Jeffrey Nuccetelli was the third military UAP witness in the hearing, a sixteen-year Air Force veteran, testifying under oath that “Between 2003 and 2005, five UAP incidents occurred at Vandenberg Air Force Base, home to the National Missile Defense Project, a top national security priority.”
But the signature man under oath was KLAS’s George Knapp, the UAP journalist. He has long treated this “like a story” as he told Congress, and he has influenced a wave of people like me to take this more seriously. Knapp has won all sorts of awards for non-UAP reporting (he has broken many stories about the mob in Vegas), and he is a capital-J journalist who has investigated UFOs as thoroughly as anyone has the last few decades.
And the malfeasance that Knapp and many others have long reported on is this general story: something technological fell out of the skies at some point and the United States government picked it up. It’s advanced well beyond our comprehension, and it has been hidden away inside defense contractors like “Lockheed Martin” according to Knapp, but he also says that these defense contractors are “doing what they were asked to do” by the “CIA I think primarily.” Knapp does not believe that much progress has been made reverse-engineering this exotic technology since the 1940s, because the compartmentalized nature of SAPs does not allow for true scientific study to take place within them.
Knapp believes that these defense contractors who have kept exotic technology hidden inside the byzantine structure of Special Access Programs would “like an off-ramp, that they’d like some help with figuring out this technology at some point.” This all sounds crazy, but we also learned yesterday that Etsy witches might be real, so reality is definitely stranger than we think, and Knapp is far from the only one telling this general story. Dr. Eric W. Davis, a well-respected scientist who has contracted jobs for the government for decades told the New York Times that he briefed a defense department agency in March 2020 about retrievals of “off-world vehicles not made on this earth.”
I’m not saying that this proves the government has recovered crashed UFOs, just that there are a lot of people in and around the government who are pretty certain that we have, and we are not the only ones either.
“The guy who was in charge of that [Soviet] program, Colonel Boris Sokolov, told me that their goal was to basically develop technology that would be superior to anything we had based on what they learned from UFOs,” said Knapp. The veteran journalist detailed a story where he, uh, escorted top-secret documents out of the collapsing Soviet Union in the early 1990s. Knapp submitted them to Congress which he says reveal “almost certainly the largest UFO investigation in the world.”

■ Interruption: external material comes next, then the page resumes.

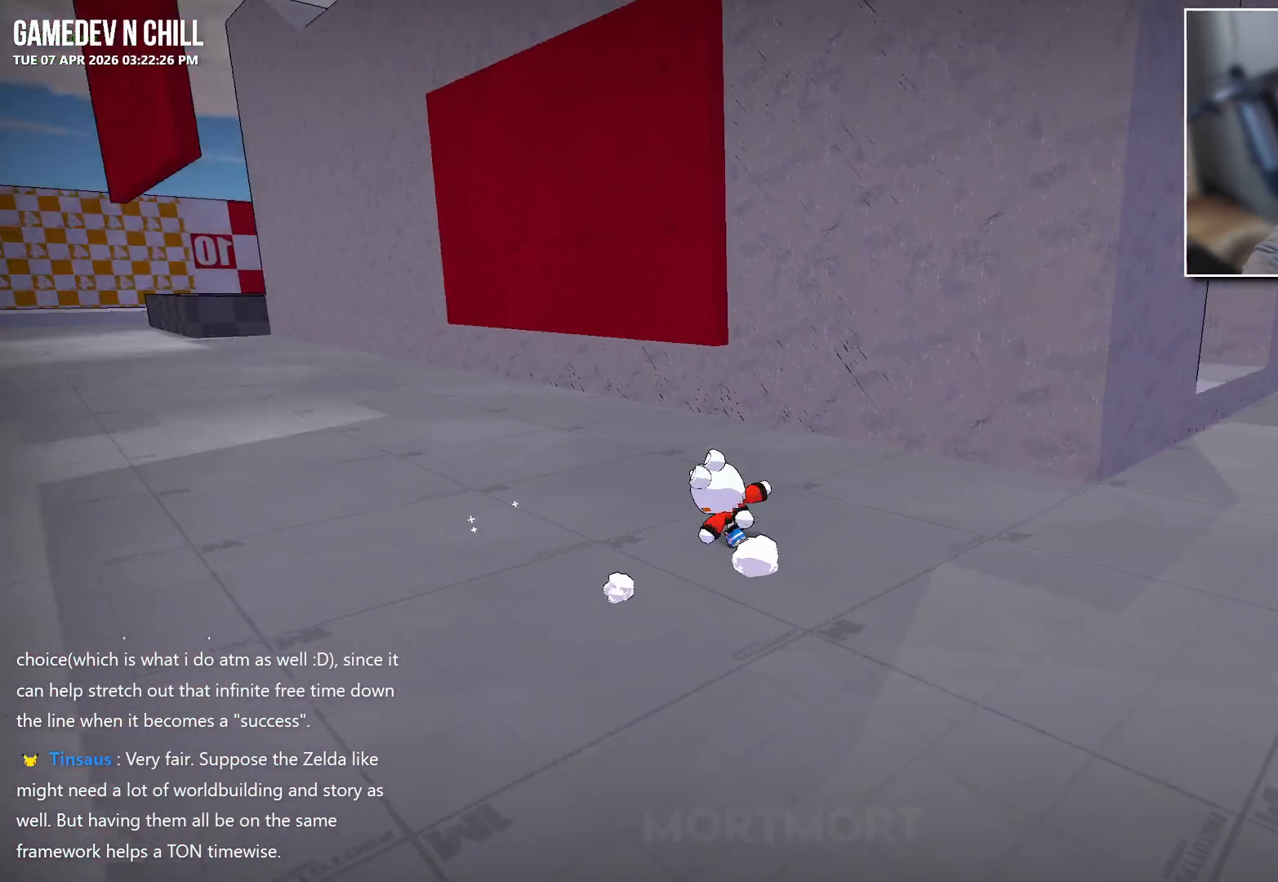
{"buttons": [], "left_stick": "down", "right_stick": "center", "events": [[17, "left_stick", "center"], [217, "left_stick", "down"], [250, "right_stick", "center"]]}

This is not just an American phenomenon. This is not all some psy-op. There is something strange going on in our skies and seas that countries ranging from the United States to Russia to Brazil have demonstrated a very real interest in for many decades. What this mystery is remains to be seen, but we will never find out if we can’t find a way to protect the people risking their livelihoods to tell us about it. There are a million moving targets in UFO world and most of them are bullshit, but we should never lose sight of the fact that humanity lies at the core of this mystery.